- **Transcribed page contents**

★ ★ ★

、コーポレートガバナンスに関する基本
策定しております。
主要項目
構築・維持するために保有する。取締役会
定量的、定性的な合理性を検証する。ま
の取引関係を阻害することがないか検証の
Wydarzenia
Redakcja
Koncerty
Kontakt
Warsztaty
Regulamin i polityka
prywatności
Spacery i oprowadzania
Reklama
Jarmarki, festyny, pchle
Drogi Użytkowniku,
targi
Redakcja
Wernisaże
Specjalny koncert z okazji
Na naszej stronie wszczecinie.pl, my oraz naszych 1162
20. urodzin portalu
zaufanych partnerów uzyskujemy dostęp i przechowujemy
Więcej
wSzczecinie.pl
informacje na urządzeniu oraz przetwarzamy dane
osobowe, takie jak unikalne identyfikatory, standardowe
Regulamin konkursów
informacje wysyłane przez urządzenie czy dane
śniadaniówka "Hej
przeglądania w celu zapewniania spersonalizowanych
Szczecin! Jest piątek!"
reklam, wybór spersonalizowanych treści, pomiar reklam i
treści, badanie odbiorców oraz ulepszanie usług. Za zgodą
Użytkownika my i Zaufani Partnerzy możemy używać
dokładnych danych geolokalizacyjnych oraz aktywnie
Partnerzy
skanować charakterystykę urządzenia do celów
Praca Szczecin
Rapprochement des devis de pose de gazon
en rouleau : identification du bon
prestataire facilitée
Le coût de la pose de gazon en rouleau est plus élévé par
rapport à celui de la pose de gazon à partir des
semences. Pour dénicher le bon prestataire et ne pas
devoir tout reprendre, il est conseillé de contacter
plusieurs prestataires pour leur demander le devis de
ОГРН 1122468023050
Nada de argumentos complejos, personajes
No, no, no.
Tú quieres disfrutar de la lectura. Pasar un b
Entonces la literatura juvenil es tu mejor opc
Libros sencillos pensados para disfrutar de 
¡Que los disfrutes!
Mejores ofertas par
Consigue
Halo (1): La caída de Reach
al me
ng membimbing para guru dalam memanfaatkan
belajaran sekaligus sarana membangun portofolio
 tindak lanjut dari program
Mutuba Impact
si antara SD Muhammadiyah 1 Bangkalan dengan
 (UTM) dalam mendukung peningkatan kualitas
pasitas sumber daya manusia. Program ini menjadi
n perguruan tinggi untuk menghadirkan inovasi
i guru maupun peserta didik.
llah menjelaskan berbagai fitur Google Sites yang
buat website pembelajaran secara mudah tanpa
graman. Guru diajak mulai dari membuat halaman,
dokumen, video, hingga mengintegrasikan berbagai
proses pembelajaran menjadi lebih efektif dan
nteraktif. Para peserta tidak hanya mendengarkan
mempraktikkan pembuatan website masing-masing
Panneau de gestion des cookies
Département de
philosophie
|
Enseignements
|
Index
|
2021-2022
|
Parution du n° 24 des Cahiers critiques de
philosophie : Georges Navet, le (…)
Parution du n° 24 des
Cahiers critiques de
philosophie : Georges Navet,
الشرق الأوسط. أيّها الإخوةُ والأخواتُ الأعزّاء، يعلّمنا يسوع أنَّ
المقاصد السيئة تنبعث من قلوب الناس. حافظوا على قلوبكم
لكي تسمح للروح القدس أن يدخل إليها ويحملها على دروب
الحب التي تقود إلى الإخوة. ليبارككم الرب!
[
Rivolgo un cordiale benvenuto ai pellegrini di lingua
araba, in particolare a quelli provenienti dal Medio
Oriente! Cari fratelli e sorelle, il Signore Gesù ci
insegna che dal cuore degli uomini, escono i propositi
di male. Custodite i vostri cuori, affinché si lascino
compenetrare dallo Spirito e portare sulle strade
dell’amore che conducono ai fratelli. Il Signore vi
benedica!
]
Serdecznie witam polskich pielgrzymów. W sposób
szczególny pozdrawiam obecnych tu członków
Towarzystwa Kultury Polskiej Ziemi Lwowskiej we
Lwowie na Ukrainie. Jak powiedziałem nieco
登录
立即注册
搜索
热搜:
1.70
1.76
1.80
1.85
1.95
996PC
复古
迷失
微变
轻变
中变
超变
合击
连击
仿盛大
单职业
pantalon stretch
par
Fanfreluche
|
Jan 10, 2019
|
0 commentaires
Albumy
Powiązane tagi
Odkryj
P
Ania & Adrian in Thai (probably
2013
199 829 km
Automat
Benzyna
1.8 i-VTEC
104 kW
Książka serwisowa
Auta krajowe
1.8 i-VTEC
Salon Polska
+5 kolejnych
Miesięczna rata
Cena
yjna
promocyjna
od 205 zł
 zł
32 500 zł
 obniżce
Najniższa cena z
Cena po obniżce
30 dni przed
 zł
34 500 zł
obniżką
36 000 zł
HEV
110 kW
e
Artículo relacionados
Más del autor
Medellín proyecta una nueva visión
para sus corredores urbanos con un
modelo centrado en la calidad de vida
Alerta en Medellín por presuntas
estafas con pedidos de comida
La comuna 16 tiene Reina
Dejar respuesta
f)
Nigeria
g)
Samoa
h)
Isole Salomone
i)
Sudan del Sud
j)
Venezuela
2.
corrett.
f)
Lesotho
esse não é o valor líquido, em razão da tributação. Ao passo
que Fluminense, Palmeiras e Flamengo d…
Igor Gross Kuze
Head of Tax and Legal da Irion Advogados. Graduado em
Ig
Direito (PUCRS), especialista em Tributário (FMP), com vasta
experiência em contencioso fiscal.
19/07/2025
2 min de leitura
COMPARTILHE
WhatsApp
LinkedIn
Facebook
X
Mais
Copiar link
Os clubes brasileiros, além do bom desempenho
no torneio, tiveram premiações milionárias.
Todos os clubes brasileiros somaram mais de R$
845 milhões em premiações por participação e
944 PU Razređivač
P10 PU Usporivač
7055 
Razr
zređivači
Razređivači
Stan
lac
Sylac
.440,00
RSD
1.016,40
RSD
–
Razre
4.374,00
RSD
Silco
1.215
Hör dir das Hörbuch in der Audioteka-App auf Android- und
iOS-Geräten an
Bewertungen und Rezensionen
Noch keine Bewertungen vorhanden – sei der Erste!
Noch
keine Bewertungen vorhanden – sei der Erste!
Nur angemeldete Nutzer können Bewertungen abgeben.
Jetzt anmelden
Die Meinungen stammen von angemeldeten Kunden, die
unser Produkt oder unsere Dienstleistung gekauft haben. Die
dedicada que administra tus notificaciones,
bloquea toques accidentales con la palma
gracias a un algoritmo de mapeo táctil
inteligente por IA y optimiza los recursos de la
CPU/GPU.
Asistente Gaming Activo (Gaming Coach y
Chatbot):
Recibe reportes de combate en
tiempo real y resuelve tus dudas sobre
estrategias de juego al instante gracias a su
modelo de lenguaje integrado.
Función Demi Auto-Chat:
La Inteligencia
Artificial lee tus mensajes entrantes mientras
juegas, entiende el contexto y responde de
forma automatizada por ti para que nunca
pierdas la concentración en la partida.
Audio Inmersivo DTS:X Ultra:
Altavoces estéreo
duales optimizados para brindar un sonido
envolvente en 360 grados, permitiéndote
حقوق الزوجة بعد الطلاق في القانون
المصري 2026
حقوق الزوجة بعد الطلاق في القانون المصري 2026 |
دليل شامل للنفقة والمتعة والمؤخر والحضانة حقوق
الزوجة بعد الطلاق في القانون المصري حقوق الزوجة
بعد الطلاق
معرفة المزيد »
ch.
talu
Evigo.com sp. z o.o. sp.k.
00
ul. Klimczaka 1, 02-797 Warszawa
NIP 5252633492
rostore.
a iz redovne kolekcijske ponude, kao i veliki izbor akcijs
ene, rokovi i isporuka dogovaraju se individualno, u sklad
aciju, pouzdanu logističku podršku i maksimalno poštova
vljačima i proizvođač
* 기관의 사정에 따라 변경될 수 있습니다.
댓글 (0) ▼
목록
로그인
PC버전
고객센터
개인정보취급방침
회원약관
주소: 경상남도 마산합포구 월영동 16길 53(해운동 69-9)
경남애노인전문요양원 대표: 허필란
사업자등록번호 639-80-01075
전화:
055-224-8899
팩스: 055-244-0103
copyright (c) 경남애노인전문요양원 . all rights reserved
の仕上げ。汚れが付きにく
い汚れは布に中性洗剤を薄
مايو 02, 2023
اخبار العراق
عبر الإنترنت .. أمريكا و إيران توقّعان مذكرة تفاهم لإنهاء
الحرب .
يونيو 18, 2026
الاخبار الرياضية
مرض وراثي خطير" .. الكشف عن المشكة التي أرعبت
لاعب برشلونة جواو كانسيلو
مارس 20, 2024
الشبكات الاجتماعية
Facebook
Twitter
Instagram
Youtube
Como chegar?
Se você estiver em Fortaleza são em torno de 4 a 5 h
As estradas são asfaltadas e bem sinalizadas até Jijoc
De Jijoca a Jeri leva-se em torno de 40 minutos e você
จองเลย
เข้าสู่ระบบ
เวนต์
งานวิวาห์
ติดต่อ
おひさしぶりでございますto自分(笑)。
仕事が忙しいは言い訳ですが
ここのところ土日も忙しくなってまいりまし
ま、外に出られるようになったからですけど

★ ★ ★

- **EXERCISE PROMPT**
All lines of the data above that include the word "oraz" must be shown.

- **EXERCISE RESPONSE**
Na naszej stronie wszczecinie.pl, my oraz naszych 1162
informacje na urządzeniu oraz przetwarzamy dane
treści, badanie odbiorców oraz ulepszanie usług. Za zgodą
dokładnych danych geolokalizacyjnych oraz aktywnie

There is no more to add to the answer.